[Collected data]
Content starts

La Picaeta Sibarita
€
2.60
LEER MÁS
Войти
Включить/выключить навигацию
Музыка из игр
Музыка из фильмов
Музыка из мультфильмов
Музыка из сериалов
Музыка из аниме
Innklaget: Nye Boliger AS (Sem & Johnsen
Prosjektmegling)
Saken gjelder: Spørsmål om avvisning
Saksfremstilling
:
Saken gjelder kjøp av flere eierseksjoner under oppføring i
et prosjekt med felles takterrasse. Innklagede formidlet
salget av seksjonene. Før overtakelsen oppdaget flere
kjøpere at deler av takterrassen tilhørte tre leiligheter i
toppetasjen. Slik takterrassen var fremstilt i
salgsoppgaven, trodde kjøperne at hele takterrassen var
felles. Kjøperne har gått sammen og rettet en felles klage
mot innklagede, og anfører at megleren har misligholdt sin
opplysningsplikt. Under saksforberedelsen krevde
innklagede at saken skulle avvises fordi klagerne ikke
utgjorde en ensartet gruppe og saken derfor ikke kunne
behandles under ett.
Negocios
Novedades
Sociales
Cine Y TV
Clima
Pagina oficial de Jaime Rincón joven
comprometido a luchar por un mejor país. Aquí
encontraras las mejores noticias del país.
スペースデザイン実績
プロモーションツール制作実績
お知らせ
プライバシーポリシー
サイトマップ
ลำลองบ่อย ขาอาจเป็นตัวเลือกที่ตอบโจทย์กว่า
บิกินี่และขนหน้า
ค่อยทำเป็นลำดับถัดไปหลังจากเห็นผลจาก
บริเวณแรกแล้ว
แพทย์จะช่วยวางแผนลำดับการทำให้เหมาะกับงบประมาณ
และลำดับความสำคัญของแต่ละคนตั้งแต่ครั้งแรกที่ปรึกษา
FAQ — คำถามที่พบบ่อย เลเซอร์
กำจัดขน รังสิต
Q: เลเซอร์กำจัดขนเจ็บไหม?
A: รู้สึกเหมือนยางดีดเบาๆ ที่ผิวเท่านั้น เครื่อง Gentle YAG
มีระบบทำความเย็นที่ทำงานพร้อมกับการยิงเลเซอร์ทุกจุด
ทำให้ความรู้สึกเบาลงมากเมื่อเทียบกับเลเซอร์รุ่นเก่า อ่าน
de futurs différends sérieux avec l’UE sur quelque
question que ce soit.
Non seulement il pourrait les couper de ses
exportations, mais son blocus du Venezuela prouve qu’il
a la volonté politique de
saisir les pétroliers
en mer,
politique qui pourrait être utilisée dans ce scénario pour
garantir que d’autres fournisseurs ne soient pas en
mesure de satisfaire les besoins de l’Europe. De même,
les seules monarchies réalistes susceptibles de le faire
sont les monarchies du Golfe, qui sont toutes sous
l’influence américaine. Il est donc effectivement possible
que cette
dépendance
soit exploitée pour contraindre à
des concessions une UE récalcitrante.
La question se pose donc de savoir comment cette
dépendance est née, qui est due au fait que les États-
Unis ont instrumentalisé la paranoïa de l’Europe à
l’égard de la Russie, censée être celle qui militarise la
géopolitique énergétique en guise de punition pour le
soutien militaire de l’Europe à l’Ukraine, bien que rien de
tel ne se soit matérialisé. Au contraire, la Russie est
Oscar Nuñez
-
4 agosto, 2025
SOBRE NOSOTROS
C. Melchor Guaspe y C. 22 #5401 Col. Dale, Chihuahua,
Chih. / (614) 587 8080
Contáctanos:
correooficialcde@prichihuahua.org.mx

Content ends

● ASSIGNMENT
Where a line in the records above contains the word "cette", copy that line.

● COMPLETED EXERCISE
que cette
La question se pose donc de savoir comment cette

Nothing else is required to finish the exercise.